- _Text section_:
○ ○ ○
Biped:

We consider a simple model of biped walker [1], seen as a hybrid oscillator. The figure below shows a schematic diagram of the model, where \(l\) is the length of the legs; \(M\) and \(m\) are the masses of the hip and the foot, respectively; \(\phi_1\) and \(\phi_2\) specify the angles of the swing and support legs and \(\gamma\) is the angle of the slope.


This model exhibits a stable limit-cycle oscillation for appropriate parameter values that corresponds to periodic movements of the legs. The model has a unique mode (\(U=\{1\}\)) and a continuous state variable \(\textbf{x}(t) = (\phi_1(t), \overset{.}{\phi_1}(t), \phi_2 (t), \overset{.}{\phi_2} (t))^\top\). The dynamics is described by: \begin{equation} \textit{f}(\textbf{x}) = \begin{pmatrix} \overset{.}{\phi_1} \\ sin(\phi_1-\gamma)\\ \overset{.}{\phi_2}\\ sin(\phi_1 - \gamma) + \overset{.}{\phi_1^{2}} sin \phi_2 - cos (\phi_1 - \gamma) sin \phi_2 \end{pmatrix} \end{equation} \begin{equation} Reset(\textbf{x}) = \begin{pmatrix} -\phi_1\\ \overset{.}{\phi_1}sin(2\phi_1)\\ -2\phi_1\\ \overset{.}{\phi_1 }cos 2\phi_1 ( 1 - cos 2\phi_1 ) \end{pmatrix} \end{equation} \begin{equation} Guard(\textbf{x})=0 \equiv (2\phi_1 - \phi_2 =0\ \wedge \phi_2< -\delta) , \end{equation} We consider: \(\gamma=0.009\), \(\delta=0.1\) and initial condition \(x(0) = (0.009, -0.05869, -0.0009629, -0.3432) \) (See [2]).
○ ○ ○
- _Information_:

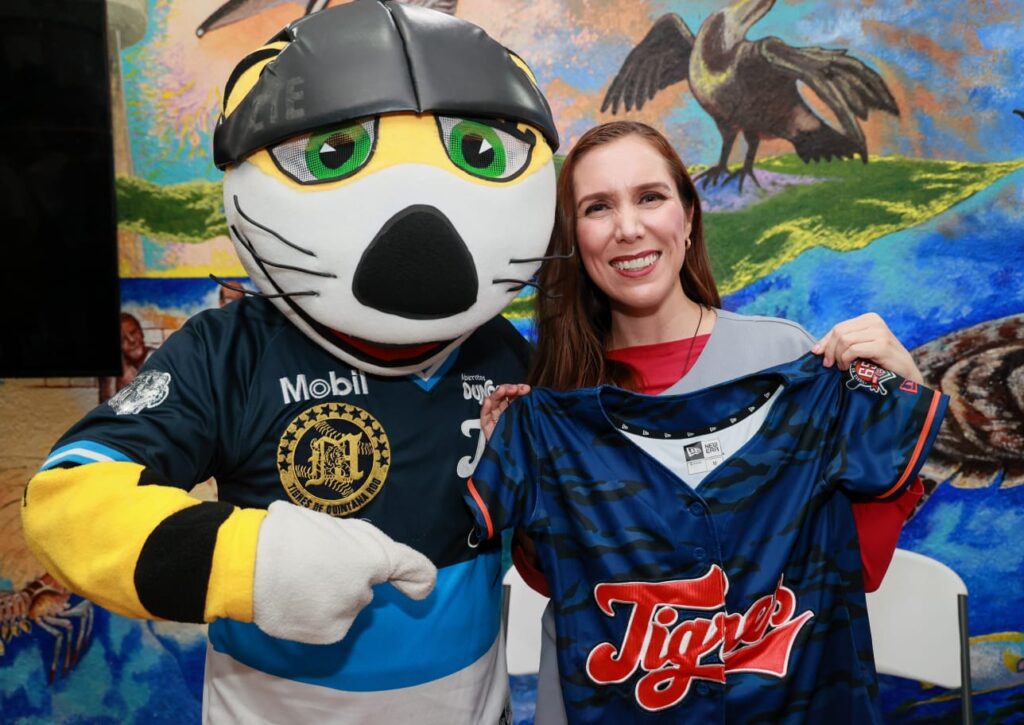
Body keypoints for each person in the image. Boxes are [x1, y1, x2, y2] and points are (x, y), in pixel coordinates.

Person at [471, 121, 944, 723]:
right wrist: (518, 468)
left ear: (688, 216)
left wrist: (899, 402)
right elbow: (559, 581)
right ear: (574, 236)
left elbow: (856, 567)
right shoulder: (556, 395)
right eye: (598, 207)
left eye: (650, 197)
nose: (628, 227)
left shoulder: (787, 360)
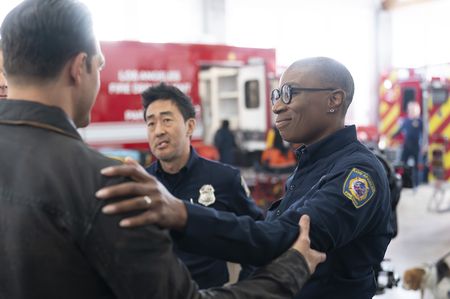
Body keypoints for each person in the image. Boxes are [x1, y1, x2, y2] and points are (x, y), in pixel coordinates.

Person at [0, 1, 326, 298]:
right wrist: (290, 269)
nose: (158, 130)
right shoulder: (110, 187)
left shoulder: (213, 178)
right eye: (99, 67)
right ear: (78, 68)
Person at [98, 56, 394, 299]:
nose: (277, 106)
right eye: (276, 95)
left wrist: (181, 214)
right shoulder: (311, 165)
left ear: (334, 100)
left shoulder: (358, 174)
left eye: (289, 93)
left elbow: (281, 239)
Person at [140, 82, 264, 288]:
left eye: (167, 120)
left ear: (189, 126)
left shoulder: (225, 179)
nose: (158, 131)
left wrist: (244, 288)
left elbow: (258, 236)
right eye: (151, 123)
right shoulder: (140, 184)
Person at [393, 101, 423, 188]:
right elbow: (399, 130)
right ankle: (402, 182)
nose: (411, 111)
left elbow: (424, 134)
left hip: (416, 147)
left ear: (417, 110)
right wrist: (391, 136)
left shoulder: (420, 121)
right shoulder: (406, 120)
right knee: (402, 165)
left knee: (417, 167)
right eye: (410, 109)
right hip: (406, 146)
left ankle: (416, 184)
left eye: (413, 109)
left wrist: (425, 145)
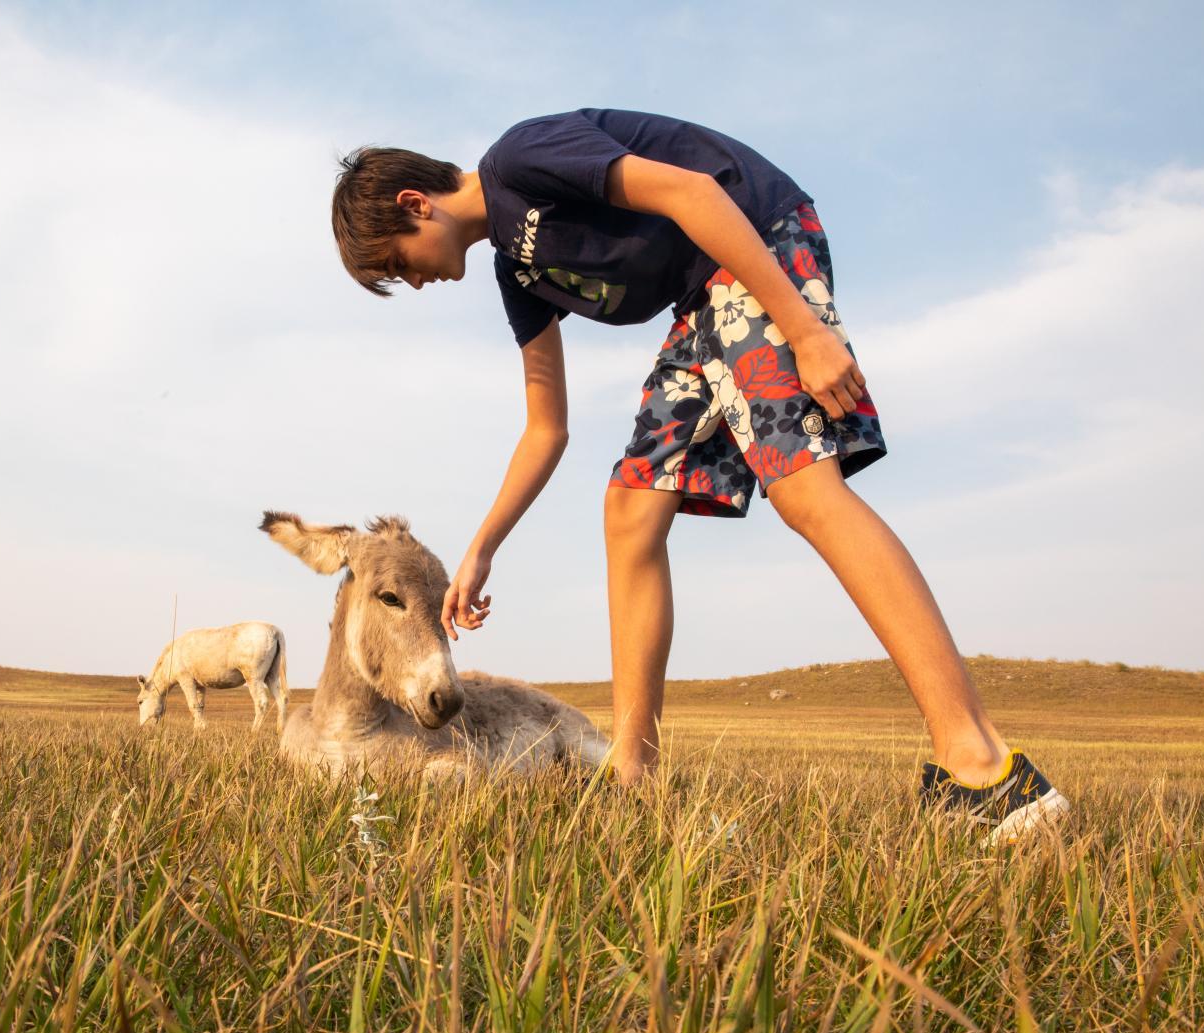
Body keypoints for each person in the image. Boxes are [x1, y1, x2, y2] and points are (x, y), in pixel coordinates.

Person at [329, 108, 1066, 840]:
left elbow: (695, 195)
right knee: (630, 507)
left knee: (805, 488)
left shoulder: (521, 157)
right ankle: (634, 780)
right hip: (701, 308)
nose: (413, 281)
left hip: (757, 247)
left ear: (414, 205)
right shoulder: (516, 269)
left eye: (398, 263)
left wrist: (805, 330)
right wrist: (484, 547)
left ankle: (985, 766)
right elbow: (545, 425)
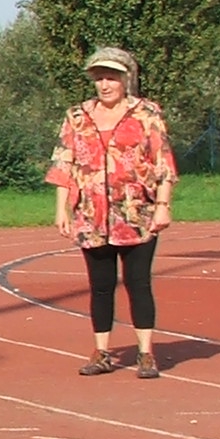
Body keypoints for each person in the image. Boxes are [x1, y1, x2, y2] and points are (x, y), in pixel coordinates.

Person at [49, 45, 177, 379]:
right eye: (99, 78)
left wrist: (163, 205)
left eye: (111, 78)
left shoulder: (146, 113)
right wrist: (61, 208)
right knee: (100, 285)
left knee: (138, 282)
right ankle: (102, 351)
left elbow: (162, 162)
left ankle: (145, 353)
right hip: (92, 214)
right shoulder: (77, 116)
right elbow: (65, 161)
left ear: (125, 79)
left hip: (136, 212)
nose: (105, 85)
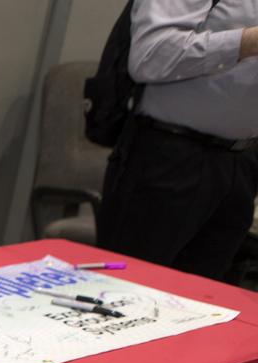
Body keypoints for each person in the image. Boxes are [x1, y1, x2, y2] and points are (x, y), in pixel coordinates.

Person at [96, 0, 258, 282]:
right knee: (124, 296)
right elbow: (150, 56)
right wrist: (247, 42)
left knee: (200, 308)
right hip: (170, 159)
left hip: (240, 164)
○ ○ ○
- _Task item_:
Reproduce the passage of the biped walker text verbatim, starting with "We consider a" and going on through "of the slope.".

- _Your solution_:
We consider a simple model of biped walker [1], seen as a hybrid oscillator. The figure below shows a schematic diagram of the model, where \(l\) is the length of the legs; \(M\) and \(m\) are the masses of the hip and the foot, respectively; \(\phi_1\) and \(\phi_2\) specify the angles of the swing and support legs and \(\gamma\) is the angle of the slope.